The UK Public Accounts Committee says the Bank of England should “get a better handle” on Britain’s currency, after a report showed three-quarters of all UK banknotes in existence are not used in transactions or held as savings.

Chair of the Public Accounts Committee and Labour MP Meg Hillier criticised the Bank of England for failing to keep track of the money, declaring that it is “stashed somewhere, but the Bank of England doesn’t know where, who by or what for, and doesn’t seem very curious.”

The National Audit Office (NAO) published the report in September, and it investigates the changing nature of the production and distribution of cash, noting a dramatic decline in its use by the public, as banknotes were used in only three out of every 10 transactions in the country last year.

With only 20-24 percent of notes in circulation being used or held for transactions, the NAO has sought to find explanations for the location of the other funds, suggesting it could be held overseas, in savings that are not registered or used in the shadow economy, an underground system that includes illegal activity and unreported gains.

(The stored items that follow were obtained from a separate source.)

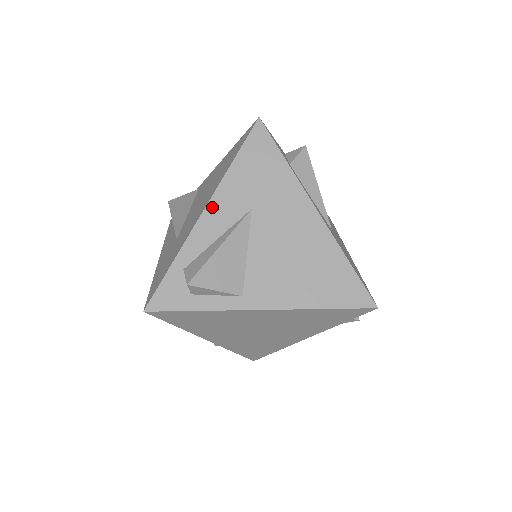
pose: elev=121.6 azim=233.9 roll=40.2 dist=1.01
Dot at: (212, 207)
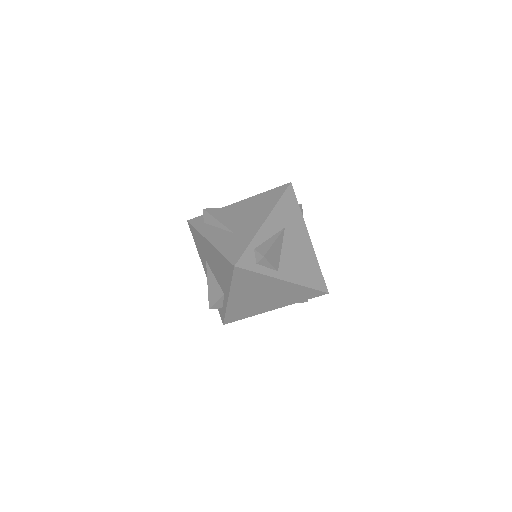
Dot at: (269, 220)
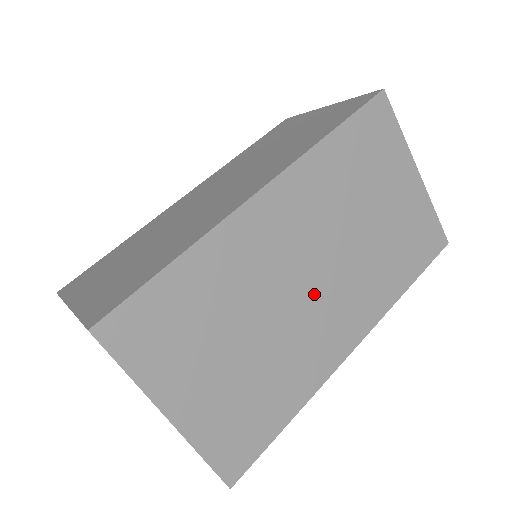
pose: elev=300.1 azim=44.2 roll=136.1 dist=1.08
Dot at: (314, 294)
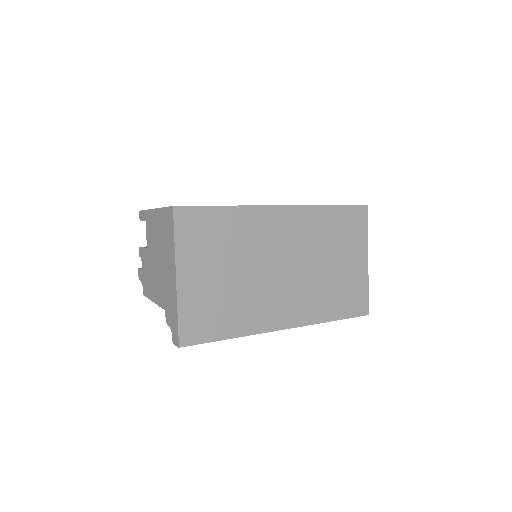
Dot at: (280, 278)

The concern among MPs is that the minimal oversight conducted by the Bank of England into the location of these banknotes allows individuals to use them for illicit purposes, as, unlike digital payments, it can change hands quickly and without leaving a trace.

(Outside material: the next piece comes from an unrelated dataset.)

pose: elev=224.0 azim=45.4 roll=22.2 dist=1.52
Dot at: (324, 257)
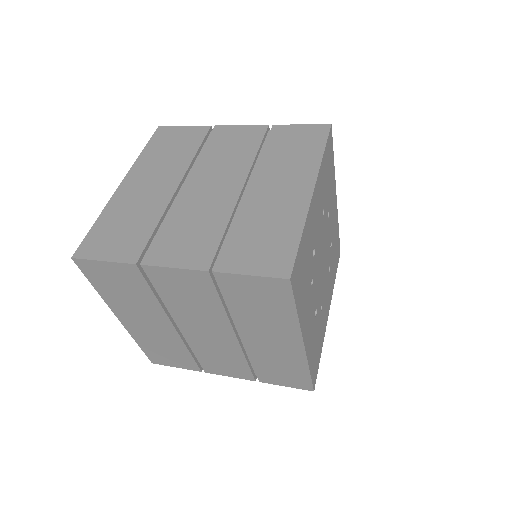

In an attempt to rectify the situation, the NAO recommended that the UK Treasury and public bodies who are responsible for overseeing the cash system work together more effectively to safeguard access to cash, launching a coordinated effort to prevent vulnerable people who rely on cash from being excluded from financial society and reducing the risk of future notes going ‘missing.’

A Bank of England spokesperson disputed the description of the situation put forward by the committee and the report, stating that “Members of the public do not have to explain to the Bank why they wish to hold banknotes. This means that banknotes are not missing.”